According to the suit, in 2013 Estée Lauder adopted a new parental leave program to provide employees with paid leave for purposes of bonding with a new child, as well as flexible return-to-work benefits when the child bonding leave expired. Under its parental leave program, in addition to paid leave already provided to new mothers to recover from childbirth, Estée Lauder also provides eligible new mothers an additional six weeks of paid parental leave for child bonding. Estée Lauder only offers new fathers whose partners have given birth two weeks of paid leave for child bonding. The suit also alleges that new mothers are provided with flexible return-to-work benefits upon expiration of child bonding leave that are not similarly provided to new fathers.
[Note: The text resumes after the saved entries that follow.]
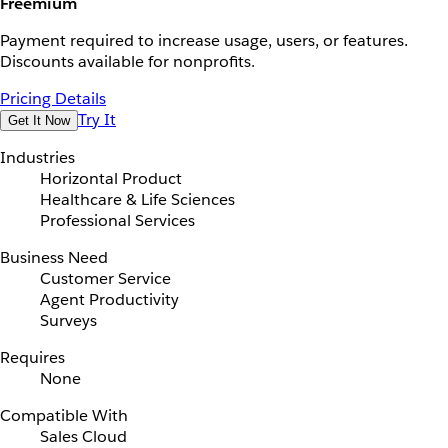
Freemium
Payment required to increase usage, users, or features.
Discounts available for nonprofits.
Pricing Details
Try It
Get It Now
Industries
Horizontal Product
Healthcare & Life Sciences
Professional Services
Business Need
Customer Service
Agent Productivity
Surveys
Requires
None
Compatible With
Sales Cloud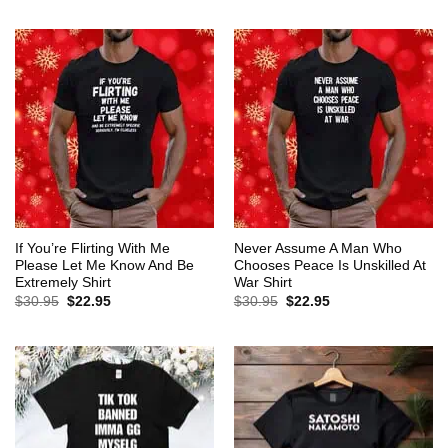
$30.95.
$22.95.
was:
is:
$30.95.
$22.95.
If You’re Flirting With Me
Never Assume A Man Who
Please Let Me Know And Be
Chooses Peace Is Unskilled At
Extremely Shirt
War Shirt
Original
Current
Original
Current
$
30.95
$
22.95
$
30.95
$
22.95
price
price
price
price
was:
is:
was:
is:
$30.95.
$22.95.
$30.95.
$22.95.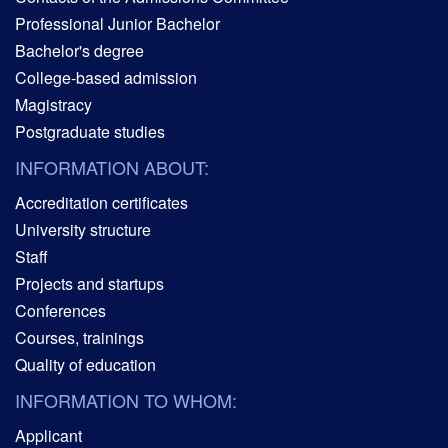
Professional Junior Bachelor
Bachelor's degree
College-based admission
Magistracy
Postgraduate studies
INFORMATION ABOUT:
Accreditation certificates
University structure
Staff
Projects and startups
Conferences
Courses, trainings
Quality of education
INFORMATION TO WHOM:
Applicant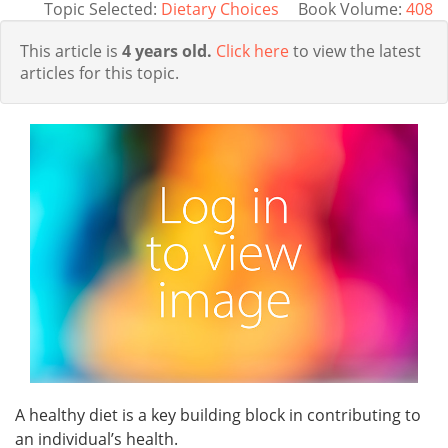
Topic Selected:
Dietary Choices
Book Volume:
408
This article is
4 years old.
Click here
to view the latest
articles for this topic.
A healthy diet is a key building block in contributing to
an individual’s health.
The case arose when a male employee working as a stock person in an Estée Lauder store in Maryland sought parental leave benefits after his child was born. He requested, and was denied, the six weeks of child-bonding leave that biological mothers automatically receive, and was allowed only two weeks of leave to bond with his newborn child. EEOC filed that such conduct violates Title VII of the Civil Rights Act of 1964 (Title VII) and the Equal Pay Act of 1963, which prohibit discrimination in pay or benefits based on sex. The suit seeks relief for the affected employee, and other male employees who were denied equal parental leave benefits because of their sex.

“It is wonderful when employers provide paid parental leave and flexible work arrangements, but federal law requires equal pay, including benefits, for equal work, and that applies to men as well as women,” said EEOC Washington Field Office Acting Director Mindy Weinstein.

A spokeswoman for Estée Lauder told the The Wall Street Journal the company doesn’t comment on pending litigation.